Раньше, по пути на север, я ни на секунду не терял бдительности: был готов в любой момент среагировать, замечал каждую мелочь, взвешивая, что мне может пригодиться, а теперь напряжение отпустило. Я свернул под навес продуктового магазинчика и заглянул внутрь, но нужды заходить
– Мой последний день в этом городе.
Я произнес эти слова громко, хотя совершенно не надеялся, что меня кто–то услышит. Они были адресованы единственному человеку, на которого я мог положиться: самому себе.
– Мой последний день! – закричал я, и эхо разнесло слова по улицам: – день…день…день!
Через мгновение все поглотил страшный грохот: сначала мне показалось, что рухнуло здание, но уж слишком монотонным, повторяющимся был шум; довольно быстро он сошел на нет. Что это было? Двигатель? Самолет? И я побежал – в сторону, противоположную шуму. Мне ничто не должно помешать.
Под последним на Рокфеллер–Плаза деревом с голыми ветками я постоял, переводя дух. Только снег скрипит под ногами, а так совершенно тихо. Если что, я услышу любой шорох, обещающий приближение опасности. Я быстро пошел дальше, сшибая холмики снега бейсбольной битой, взятой с заднего сидения какой–то машины.

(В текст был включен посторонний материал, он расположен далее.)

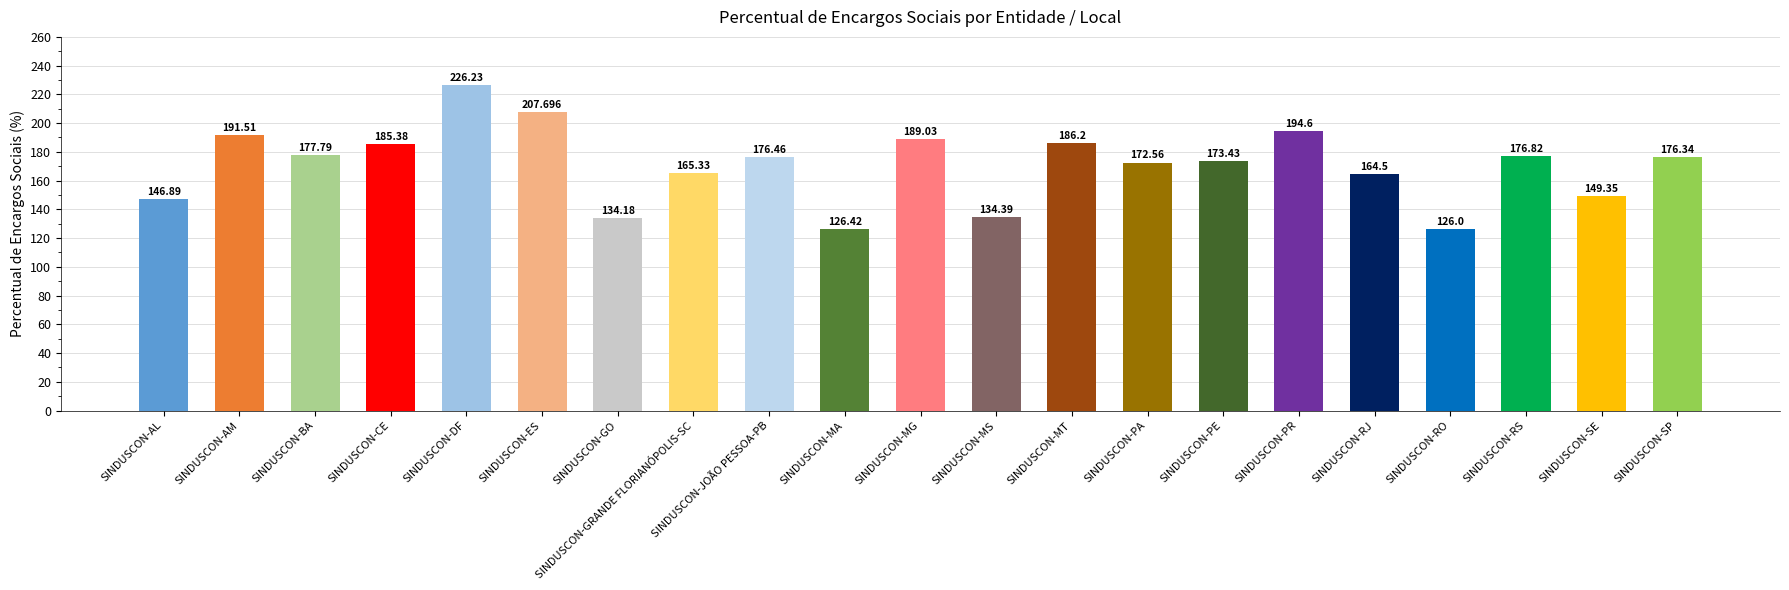

Count the number of values greater than 176.

11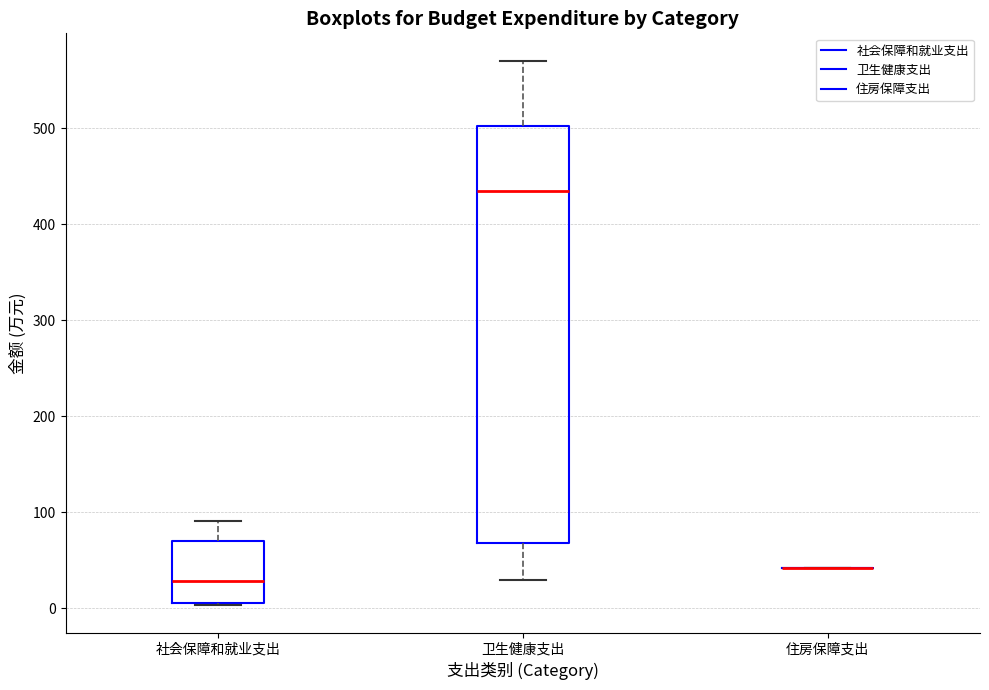

Reading left to right, transcribe this box plot: for each box, give where its median line is, the range the box spans, and where its two whiskers end, as read against the y-axis. The values are not printed on the chart, so give them approximately, as read against the axis.

社会保障和就业支出: median 30, box 0 to 70, whiskers 0 to 90
卫生健康支出: median 430, box 70 to 500, whiskers 30 to 570
住房保障支出: box collapsed to a line at 40, whiskers 40 to 40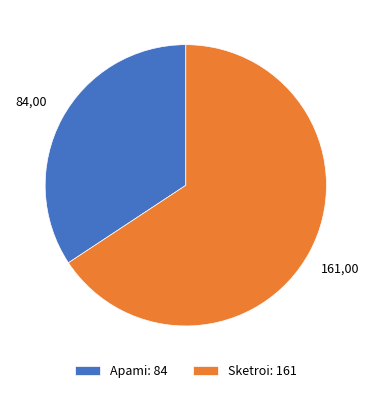

Which slice is the largest?

Sketroi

Так оказалось проще унять страх и волнение.
– Прощай, небоскреб!
Двенадцать дней я прожил под самым небом и был искренне благодарен этому зданию за все, что оно мне дало. В последний приход мне вдруг показалось, что можно снова подняться на шестьдесят пять этажей и забраться в теплую, мягкую постель, но я не стал этого делать: зачем портить воспоминания о месте, бывшем мне домом. Даже если город восстановят и здесь снова забурлит жизнь, я никогда не подымусь туда. Прочь, тоска! Сейчас не время копаться в прошлом.
Я вытащил из рюкзака бутылочку сока и сделал пару глотков. Витрина напротив была разрисована черной краской из балончика: ряд людей, на переднем плане самый крупный парень, почти в человеческий рост, остальные гораздо мельче; черты лица даже у главного не проработаны, а просто намечены черными штрихами.
Я стал разбирать, что подписано под рисунком. Интересно, в будущем графити будут называть так же или придумают новое слово? А может, в новом мире оно заменит литературу? Ведь после атаки нет больше газет, нет журналов, и они не обязательно появятся. Наверное, где–то уцелевшие люди продолжают вести блоги, публиковать сообщения на форумах в надежде, что их услышат, им поверят. А пока на стекле чернели такие слова: «Безоглядная вера против воинственного неповиновения Богу. К чему крайности?» А чуть ниже кто–то маркером, не стараясь выводить и замысловато переплетать буквы, дописал: «Лучше спросить: за что нам выпало такое?» Сколько же тоски крылось в этом вопросе, который будет кричать со стекла, пока то не рухнет вниз грудой осколков. Или пока буквы не выгорят от солнца и не смоются дождем. Или пока их не сотрут другие люди?
Я шагал по улице, а в голове у меня пульсировал вопрос с витрины, поэтому я не сразу сообразил, что тишину разорвал резкий щелчок, затем еще один. Где–то стреляли. Непонятно, близко или далеко, да и значения это не имело.
Конечно, я не раз видел собор Святого Патрика на Пятой авеню по телевизору, много про него слышал, но и представить не мог, какое он произведет на меня впечатление. Мраморное здание в стиле неоготики со стрельчатыми башнями и витражами почти не пострадало: взрывы повредили небольшой фрагмент фасада на самом углу, да и где–то в крыше, если верить Бобу, должна быть дыра.